Crisp, Crunch, Chocolate, Chew: Sweet and Salty Rice Crispy Treats

I have loved Rice Krispies treats since I was a kid and I still find the crisp-sweet-stretchy bars to be irresistible. I was a little surprised to see a recipe for "Sweet and Salty Rice Crispy Treats" in Edd Kimber's One Tin Bakes, but happy to give the recipe a try. While of course you could add anything into these treats, the recipe is written to include milk chocolate, salted peanuts, pretzels, and cacao nibs.
 
These treats are made with browned butter, so you brown butter; add salt and marshmallows and cook until the marshmallows melt; add rice cereal, and then dump in everything else (milk chocolate, salted pretzels, and salted peanuts -- I didn't have any cacao nibs on hand so I skipped those). I used Cacao Barry Lactée Supérieure milk chocolate, which has very high fluidity and melts easily. The pistoles completely melted into the hot marshmallow mix, so there were no distinct pieces of chocolate remaining when I pressed the treats into a parchment-lined pan.
I had reserved some peanuts, pretzels, and milk chocolate pistoles that I added on top of the treats. The chocolate started to melt, and since there were no intact chocolate pieces inside the treats, I smeared around the melted chocolate a little to distribute it more widely. 

These Rice Krispies treats were delicious. I really liked the fact that they were held together with what was essentially chocolate marshmallow and I was particularly appreciative that the marshmallow retained its chewy and stretchy texture. For me, one of the most appealing aspects of a Rice Krispies treat is the mix of textures, including the stretchiness of the marshmallow. And these had the added crunch from the nuts and crisp bite of the pretzels, which also delivered a fantastic balance of salty and sweet. I wish I had used cacao nibs, because I love their crunchy texture as well. 

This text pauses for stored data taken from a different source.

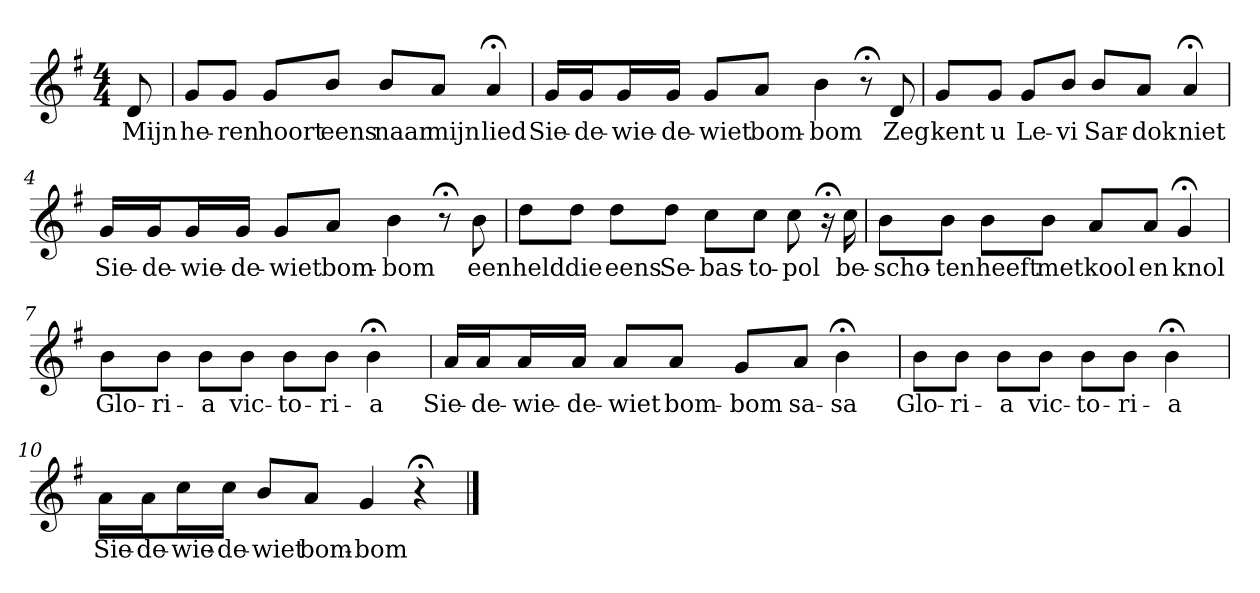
**kern	**text
*part1	*part1
*staff1	*staff1
*k[f#]	*
*G:	*
*M4/4	*
*MM120	*
=	=
8d	Mijn
=1	=1
8gL	he-
8gJ	-ren
8gL	hoort
8bJ	eens
8bL	naar
8aJ	mijn
4a;<	lied
=2	=2
16gLL	Sie-
16gJ	-de-
16gL	-wie-
16gJJ	-de-
8gL	-wiet
8aJ	bom-
4b	-bom
8r;<	.
8d	Zeg
=3	=3
8gL	kent
8gJ	u
8gL	Le-
8bJ	-vi
8bL	Sar-
8aJ	-dok
4a;<	niet
=4	=4
16gLL	Sie-
16gJ	-de-
16gL	-wie-
16gJJ	-de-
8gL	-wiet
8aJ	bom-
4b	-bom
8r;<	.
8b	een
=5	=5
8ddL	held
8ddJ	die
8ddL	eens
8ddJ	Se-
8ccL	-bas-
8ccJ	-to-
8cc	-pol
16r;<	.
16cc	be-
=6	=6
8bL	-scho-
8bJ	-ten
8bL	heeft
8bJ	met
8aL	kool
8aJ	en
4g;<	knol
=7	=7
8bL	Glo-
8bJ	-ri-
8bL	-a
8bJ	vic-
8bL	-to-
8bJ	-ri-
4b;<	-a
=8	=8
16aLL	Sie-
16aJ	-de-
16aL	-wie-
16aJJ	-de-
8aL	-wiet
8aJ	bom-
8gL	-bom
8aJ	sa-
4b;<	-sa
=9	=9
8bL	Glo-
8bJ	-ri-
8bL	-a
8bJ	vic-
8bL	-to-
8bJ	-ri-
4b;<	-a
=10	=10
16aLL	Sie-
16aJ	-de-
16ccL	-wie-
16ccJJ	-de-
8bL	-wiet
8aJ	bom-
4g	-bom
4r;<	.
==	==
*-	*-
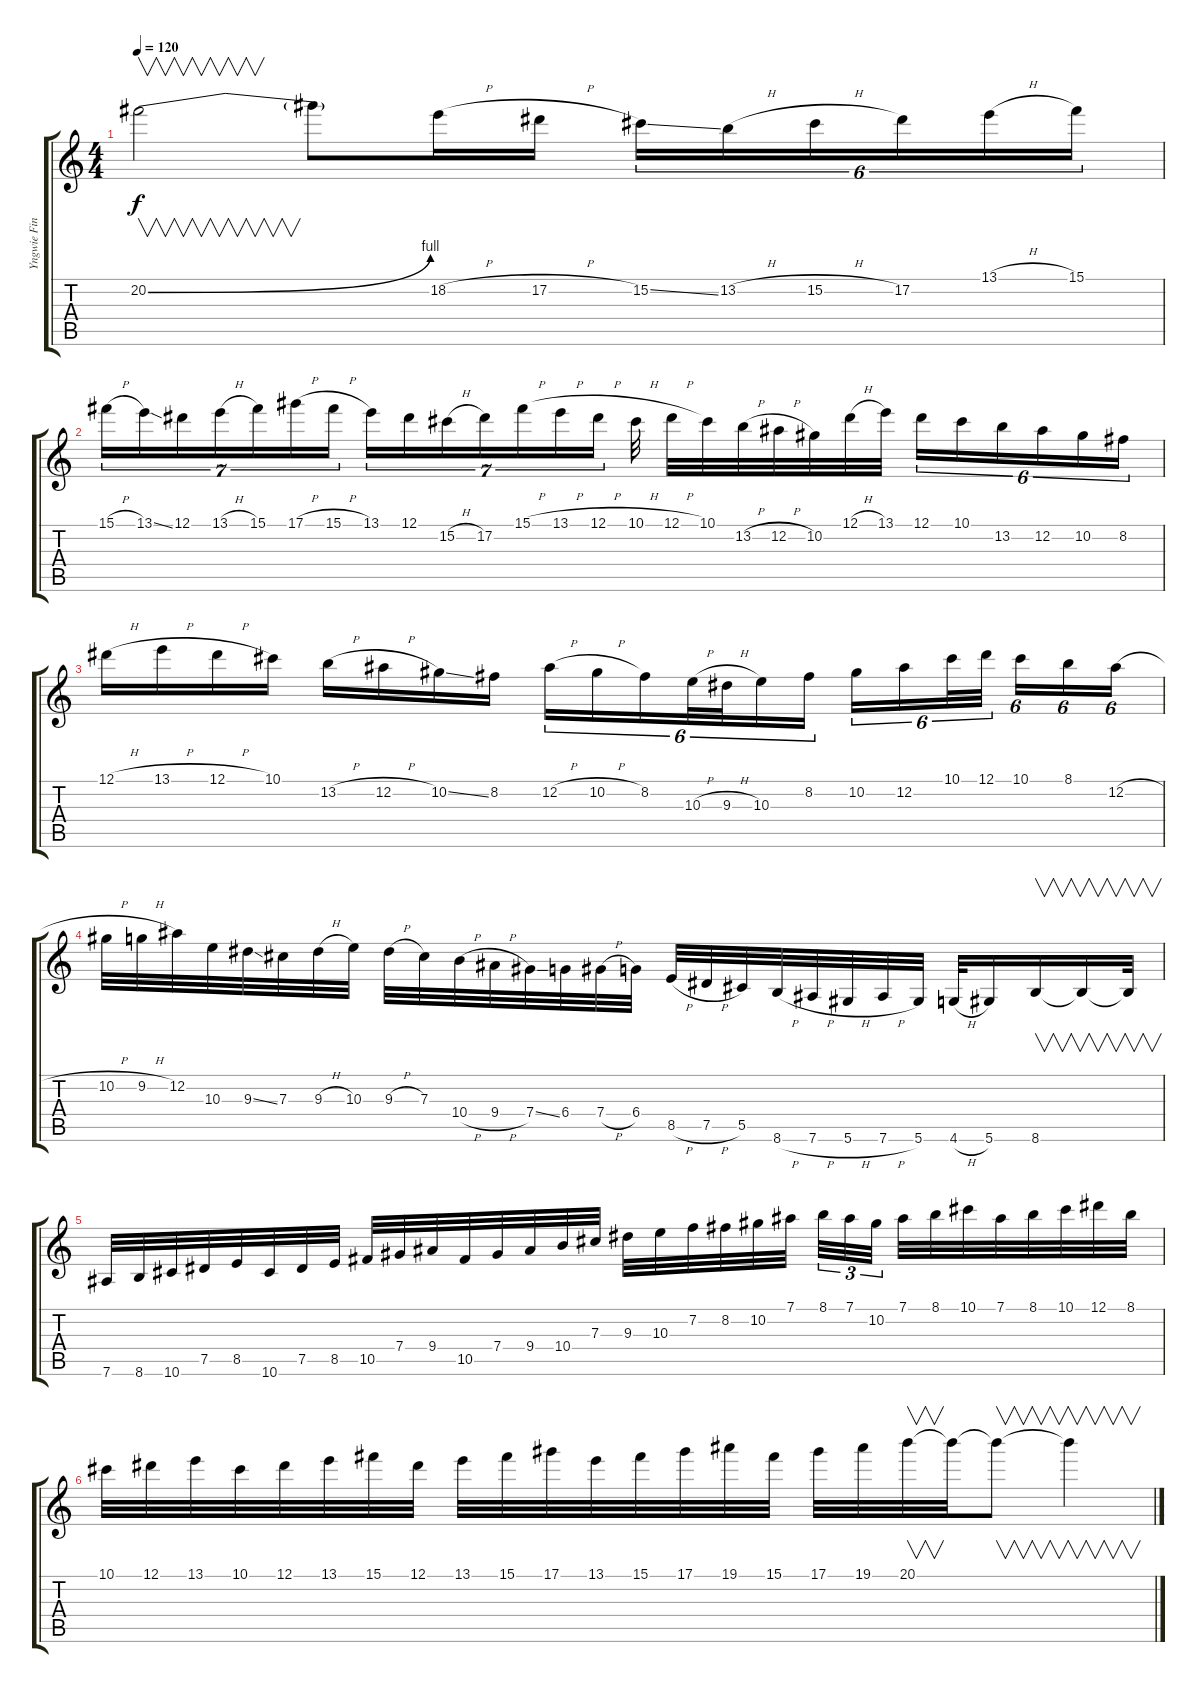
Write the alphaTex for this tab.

\track ("Yngwie Final solo" "Yngwie Fin") {instrument distortionguitar}
\staff {score tabs}
\tuning (Eb4 Bb3 Gb3 Db3 Ab2 Eb2) {hide}
\ts (4 4)
\tempo 120
\clef g2
\ks c
20.2{be (bend 0 0 60 4)}.2{v dy f} 20.2{t}.8 18.2{h}.16 17.2{h}.16 15.2{ss}.16{tu (6 4)} 13.2{h}.16{tu (6 4)} 15.2{h}.16{tu (6 4)} 17.2.16{tu (6 4)} 13.1{h}.16{tu (6 4)} 15.1.16{tu (6 4)} |
15.1{h}.16{tu (7 4)} 13.1{ss}.16{tu (7 4)} 12.1.16{tu (7 4)} 13.1{h}.16{tu (7 4)} 15.1.16{tu (7 4)} 17.1{h}.16{tu (7 4)} 15.1{h}.16{tu (7 4)} 13.1.16{tu (7 4)} 12.1.16{tu (7 4)} 15.2{h}.16{tu (7 4)} 17.2.16{tu (7 4)} 15.1{h}.16{tu (7 4)} 13.1{h}.16{tu (7 4)} 12.1{h}.16{tu (7 4)} 10.1{h}.32 12.1{h}.32 10.1.32 13.2{h}.32 12.2{h}.32 10.2.32 12.1{h}.32 13.1.32 12.1.16{tu (6 4)} 10.1.16{tu (6 4)} 13.2.16{tu (6 4)} 12.2.16{tu (6 4)} 10.2.16{tu (6 4)} 8.2.16{tu (6 4)} |
12.1{h}.16 13.1{h}.16 12.1{h}.16 10.1.16 13.2{h}.16 12.2{h}.16 10.2{ss}.16 8.2.16 12.2{h}.16{tu (6 4)} 10.2{h}.16{tu (6 4)} 8.2.16{tu (6 4)} 10.3{h}.32{tu (6 4)} 9.3{h}.32{tu (6 4)} 10.3.16{tu (6 4)} 8.2.16{tu (6 4)} 10.2.16{tu (6 4)} 12.2.16{tu (6 4)} 10.1.32{tu (6 4)} 12.1.32{tu (6 4)} 10.1.16{tu (6 4)} 8.1.16{tu (6 4)} 12.2{h}.16{tu (6 4)} |
10.2{h}.32 9.2{h}.32 12.2.32 10.3.32 9.3{ss}.32 7.3.32 9.3{h}.32 10.3.32 9.3{h}.32 7.3.32 10.4{h}.32 9.4{h}.32 7.4{ss}.32 6.4.32 7.4{h}.32 6.4.32 8.5{h}.32 7.5{h}.32 5.5.32 8.6{h}.32 7.6{h}.32 5.6{h}.32 7.6{h}.32 5.6.32 4.6{h}.32 5.6.16 8.6.16{v} 8.6{t}.16{v} 8.6{t}.32{v} |
7.6.32 8.6.32 10.6.32 7.5.32 8.5.32 10.6.32 7.5.32 8.5.32 10.5.32 7.4.32 9.4.32 10.5.32 7.4.32 9.4.32 10.4.32 7.3.32 9.3.32 10.3.32 7.2.32 8.2.32 10.2.32 7.1.32 8.1.32{tu (3 2)} 7.1.32{tu (3 2)} 10.2.32{tu (3 2)} 7.1.32 8.1.32 10.1.32 7.1.32 8.1.32 10.1.32 12.1.32 8.1.32 |
10.1.32 12.1.32 13.1.32 10.1.32 12.1.32 13.1.32 15.1.32 12.1.32 13.1.32 15.1.32 17.1.32 13.1.32 15.1.32 17.1.32 19.1.32 15.1.32 17.1.32 19.1.32 20.1.32{v} 20.1{t}.32 20.1{t}.8{v} 20.1{t}.4{v}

If I have one criticism, it's that the treats were a bit thin, so I would add more cereal next time. The recipe specifies 8 cups of of cereal, or 200 grams. I used the weight measurement. But afterwards, I noticed that Shauna Sever's recipe for Next-Level Crispy Treats (made in the same size pan as this recipe) calls for "8 cups/256 g crispy rice cereal." When I made that recipe I used the 256 grams and I was happier with the volume of the recipe and the height of the finished bars. I think it's a good thing that I want more of these treats!

Recipe: "Sweet and Salty Rice Crispy Treats" from One Tin Bakes by Edd Kimber.